Well, there's no similar risk here. Taking this subtext to heart, these movies have done what their heroes haven't, and aimed low, content with a direct hit on the bull's eye of average. Consequently, the Oscar judges can't lose this time out: Pick any flick and no one will be offended.
But if Oscar can't lose, we can't win, since taking offence is half the joy of the evening. Remove that delight, and the only motive left is schadenfreude -- oh, please, give me screw-ups, give me controversy, give me the fond (if hardly elevated) hope that someone's costume had damn well better malfunction.
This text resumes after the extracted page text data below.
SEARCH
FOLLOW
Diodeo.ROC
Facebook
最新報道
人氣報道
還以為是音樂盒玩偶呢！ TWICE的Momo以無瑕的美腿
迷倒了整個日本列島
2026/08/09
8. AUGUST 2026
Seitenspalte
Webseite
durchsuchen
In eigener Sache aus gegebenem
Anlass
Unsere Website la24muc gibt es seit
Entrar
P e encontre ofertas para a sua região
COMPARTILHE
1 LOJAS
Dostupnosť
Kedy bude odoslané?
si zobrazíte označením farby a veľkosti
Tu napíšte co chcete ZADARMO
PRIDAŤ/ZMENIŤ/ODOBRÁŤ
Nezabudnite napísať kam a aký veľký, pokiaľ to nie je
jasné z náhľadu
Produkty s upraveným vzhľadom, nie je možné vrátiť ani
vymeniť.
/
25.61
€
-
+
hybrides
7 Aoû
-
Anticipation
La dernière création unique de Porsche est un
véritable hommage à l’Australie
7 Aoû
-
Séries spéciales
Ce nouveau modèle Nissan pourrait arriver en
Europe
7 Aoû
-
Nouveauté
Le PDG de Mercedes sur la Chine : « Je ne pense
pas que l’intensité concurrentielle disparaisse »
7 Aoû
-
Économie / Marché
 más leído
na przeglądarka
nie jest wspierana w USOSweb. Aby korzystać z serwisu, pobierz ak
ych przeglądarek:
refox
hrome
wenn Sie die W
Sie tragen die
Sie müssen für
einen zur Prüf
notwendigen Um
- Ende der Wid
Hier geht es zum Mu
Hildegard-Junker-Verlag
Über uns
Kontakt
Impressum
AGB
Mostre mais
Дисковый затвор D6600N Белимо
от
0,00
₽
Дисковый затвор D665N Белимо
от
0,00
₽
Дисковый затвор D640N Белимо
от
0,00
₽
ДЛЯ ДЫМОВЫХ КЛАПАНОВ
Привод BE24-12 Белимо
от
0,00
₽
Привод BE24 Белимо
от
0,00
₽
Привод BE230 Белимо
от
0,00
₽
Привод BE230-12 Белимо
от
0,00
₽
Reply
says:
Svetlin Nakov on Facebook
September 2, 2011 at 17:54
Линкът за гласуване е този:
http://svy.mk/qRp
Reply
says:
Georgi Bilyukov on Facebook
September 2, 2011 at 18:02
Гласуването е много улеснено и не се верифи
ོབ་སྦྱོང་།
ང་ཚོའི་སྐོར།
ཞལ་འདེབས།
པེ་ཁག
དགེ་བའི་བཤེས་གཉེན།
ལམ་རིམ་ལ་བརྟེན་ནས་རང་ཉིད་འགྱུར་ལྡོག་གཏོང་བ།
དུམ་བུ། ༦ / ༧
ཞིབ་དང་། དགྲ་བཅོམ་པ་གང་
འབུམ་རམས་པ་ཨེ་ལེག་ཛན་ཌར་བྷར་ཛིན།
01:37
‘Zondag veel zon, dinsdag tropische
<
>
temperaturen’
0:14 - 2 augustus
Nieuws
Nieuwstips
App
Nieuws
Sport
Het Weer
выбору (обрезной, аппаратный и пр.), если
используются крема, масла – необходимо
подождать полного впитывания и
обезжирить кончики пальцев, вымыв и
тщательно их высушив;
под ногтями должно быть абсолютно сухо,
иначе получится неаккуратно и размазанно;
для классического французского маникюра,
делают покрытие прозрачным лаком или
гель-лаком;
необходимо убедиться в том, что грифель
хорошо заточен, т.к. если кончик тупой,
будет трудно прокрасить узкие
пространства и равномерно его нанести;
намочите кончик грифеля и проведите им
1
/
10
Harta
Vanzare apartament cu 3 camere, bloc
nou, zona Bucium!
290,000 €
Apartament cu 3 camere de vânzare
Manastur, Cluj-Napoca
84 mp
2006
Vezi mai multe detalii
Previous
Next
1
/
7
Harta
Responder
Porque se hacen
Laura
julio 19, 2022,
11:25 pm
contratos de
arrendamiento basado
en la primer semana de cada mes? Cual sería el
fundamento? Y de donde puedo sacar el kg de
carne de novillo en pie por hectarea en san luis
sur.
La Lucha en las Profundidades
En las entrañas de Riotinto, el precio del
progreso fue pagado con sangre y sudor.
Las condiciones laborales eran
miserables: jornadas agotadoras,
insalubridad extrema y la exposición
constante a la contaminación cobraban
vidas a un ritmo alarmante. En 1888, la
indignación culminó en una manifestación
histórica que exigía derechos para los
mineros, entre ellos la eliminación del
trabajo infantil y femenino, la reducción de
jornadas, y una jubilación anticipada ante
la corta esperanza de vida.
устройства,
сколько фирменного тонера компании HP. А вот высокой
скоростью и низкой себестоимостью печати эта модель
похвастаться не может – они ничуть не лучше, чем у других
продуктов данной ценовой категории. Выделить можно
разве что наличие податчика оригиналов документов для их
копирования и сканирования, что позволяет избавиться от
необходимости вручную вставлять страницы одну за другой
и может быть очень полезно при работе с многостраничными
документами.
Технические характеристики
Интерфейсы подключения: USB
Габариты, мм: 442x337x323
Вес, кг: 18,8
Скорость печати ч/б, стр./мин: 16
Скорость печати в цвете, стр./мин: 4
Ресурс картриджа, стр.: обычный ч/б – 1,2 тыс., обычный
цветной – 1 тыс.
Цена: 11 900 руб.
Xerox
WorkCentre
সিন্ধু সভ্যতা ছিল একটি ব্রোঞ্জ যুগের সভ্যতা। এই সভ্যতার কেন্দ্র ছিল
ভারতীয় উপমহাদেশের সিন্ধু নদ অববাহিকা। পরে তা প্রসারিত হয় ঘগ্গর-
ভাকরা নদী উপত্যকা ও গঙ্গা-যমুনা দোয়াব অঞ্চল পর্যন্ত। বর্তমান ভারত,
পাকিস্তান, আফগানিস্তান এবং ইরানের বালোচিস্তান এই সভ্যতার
Indeed, if flawed pictures are the order of the year, the Oscars would have done better to go whole hog and nominate controversially flawed pictures. One way or another, you can at least summon some passion for The Passion of the Christ. You can at least work up some heat for Fahrenheit 9/11. Put these two in the hopper and the gleeful result would be a genuinely hot debate.
Instead, flowing into the vacuum of the current ho-hum quintet, the only controversy is the literal-minded kind forged by ardent lobbyists -- pro-lifers carping about the climax in Million Dollar Baby, anti-tipplers whining about the wine consumption in Sideways. Sorry, but compared to the prospect of seeing Mel Gibson bleating on his cross, or Michael Moore ranting on his high horse, there's just not much to say about these mini-tempests -- except, maybe, they should get back in the teapot.
Nevertheless, even with little to root for and only misfortune to hope for, I'll still be watching tomorrow night. Most likely, you will too. Once again, we'll be acting as if there's a reason to care. And acting superbly.
So give us the Oscar we so richly deserve. If nothing else, consider it a lifetime-achievement award.